Its body—reduced by the energy it had unleashed—trembled, but did not fall. It had lost mass, not strength. Its four colossal, scaled Rinkaku tails dragged behind it, carving trenches through the earth like infernal plows.

It didn't run.

It didn't need to.

It walked—slowly—scarlet hair glowing under dawn, red eyes opening to the sky for the first time.

It had no name.

No purpose.

But it had a mission carved into blood:

Destroy.

Humans. Ghouls. The world itself.

Tokyo, far away, kept shining with blind lights—unaware of the horror approaching.

T-001 stopped in a clearing and collapsed against a rock—not from fatigue, but instinct. It needed to recover strength. Its tails coiled around it, protective, like guardian serpents.

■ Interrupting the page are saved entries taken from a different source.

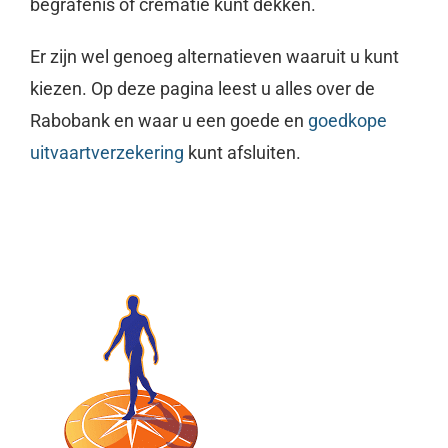
begrafenis of crematie kunt dekken.
Er zijn wel genoeg alternatieven waaruit u kunt
kiezen. Op deze pagina leest u alles over de
Rabobank en waar u een goede en
goedkope
uitvaartverzekering
kunt afsluiten.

The bone mask on its face cracked and fell away in pieces, revealing a weary face full of fury—and a glint in eyes that didn't look with hatred…

But with a calm more terrifying than any rage.

I am free, it thought—if it could think. But the world won't be.

Dawn painted the horizon red—a color it knew, a color that was home. T-001 drew a deep breath, fresh air slicing through flesh like a knife.

It didn't know what freedom was.

But it knew what vengeance was.

And that was enough.

Back in the laboratories, the echo of its escape rang like a warning. Itsuki, staring at the rubble, understood the world had changed.

And Kanou—fist still clenched in blood-stained dust—knew his obsession had only begun.